------ Data shown

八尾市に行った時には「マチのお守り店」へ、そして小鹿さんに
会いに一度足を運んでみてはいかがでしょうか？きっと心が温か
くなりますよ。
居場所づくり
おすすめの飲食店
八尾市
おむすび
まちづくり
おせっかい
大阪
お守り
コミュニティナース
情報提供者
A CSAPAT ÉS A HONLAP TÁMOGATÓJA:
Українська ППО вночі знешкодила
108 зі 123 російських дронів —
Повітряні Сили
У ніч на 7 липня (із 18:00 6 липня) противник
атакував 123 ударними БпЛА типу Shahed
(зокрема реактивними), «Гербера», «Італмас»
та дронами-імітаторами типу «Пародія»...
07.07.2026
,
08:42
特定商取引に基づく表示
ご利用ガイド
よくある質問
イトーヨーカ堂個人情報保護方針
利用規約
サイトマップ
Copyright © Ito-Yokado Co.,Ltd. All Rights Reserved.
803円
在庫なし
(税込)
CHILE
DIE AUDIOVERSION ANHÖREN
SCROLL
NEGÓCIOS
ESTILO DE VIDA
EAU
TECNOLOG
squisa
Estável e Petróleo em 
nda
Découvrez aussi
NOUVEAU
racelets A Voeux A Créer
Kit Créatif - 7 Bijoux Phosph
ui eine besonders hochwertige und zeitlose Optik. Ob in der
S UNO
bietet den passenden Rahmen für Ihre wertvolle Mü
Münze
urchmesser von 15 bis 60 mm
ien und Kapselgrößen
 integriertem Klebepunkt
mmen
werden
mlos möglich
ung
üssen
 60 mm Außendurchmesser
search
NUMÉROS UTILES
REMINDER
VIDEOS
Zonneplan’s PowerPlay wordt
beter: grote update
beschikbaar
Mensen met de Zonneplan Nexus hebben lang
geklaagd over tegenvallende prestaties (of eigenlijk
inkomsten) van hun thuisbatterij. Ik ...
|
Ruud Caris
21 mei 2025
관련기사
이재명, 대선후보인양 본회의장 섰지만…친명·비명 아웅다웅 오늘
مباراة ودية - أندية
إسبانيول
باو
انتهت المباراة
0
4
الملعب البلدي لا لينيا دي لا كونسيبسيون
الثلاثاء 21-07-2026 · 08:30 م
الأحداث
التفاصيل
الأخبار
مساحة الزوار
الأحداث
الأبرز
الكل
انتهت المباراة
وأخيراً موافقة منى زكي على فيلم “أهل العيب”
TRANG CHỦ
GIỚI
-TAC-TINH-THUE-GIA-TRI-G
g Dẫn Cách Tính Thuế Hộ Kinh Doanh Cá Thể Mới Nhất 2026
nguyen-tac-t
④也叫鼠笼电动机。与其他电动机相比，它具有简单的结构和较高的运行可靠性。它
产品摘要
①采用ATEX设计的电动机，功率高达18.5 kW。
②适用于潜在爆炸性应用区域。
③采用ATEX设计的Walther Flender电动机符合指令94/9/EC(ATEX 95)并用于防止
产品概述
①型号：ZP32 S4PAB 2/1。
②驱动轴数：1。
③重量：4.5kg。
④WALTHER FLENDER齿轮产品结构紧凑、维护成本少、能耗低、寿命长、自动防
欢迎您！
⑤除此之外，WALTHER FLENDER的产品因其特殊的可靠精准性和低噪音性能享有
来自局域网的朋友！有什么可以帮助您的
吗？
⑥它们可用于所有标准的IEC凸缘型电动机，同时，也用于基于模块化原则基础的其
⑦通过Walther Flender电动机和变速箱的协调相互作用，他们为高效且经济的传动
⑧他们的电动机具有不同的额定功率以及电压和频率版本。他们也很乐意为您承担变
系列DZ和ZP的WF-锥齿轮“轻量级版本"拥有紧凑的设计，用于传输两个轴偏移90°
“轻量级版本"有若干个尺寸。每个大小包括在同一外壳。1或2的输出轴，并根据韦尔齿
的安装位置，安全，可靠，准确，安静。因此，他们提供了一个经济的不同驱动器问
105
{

------------

-- About this task --
List every line of the data that contains the string "轻量级版本".

-- Answer for this exercise --
系列DZ和ZP的WF-锥齿轮“轻量级版本"拥有紧凑的设计，用于传输两个轴偏移90°
“轻量级版本"有若干个尺寸。每个大小包括在同一外壳。1或2的输出轴，并根据韦尔齿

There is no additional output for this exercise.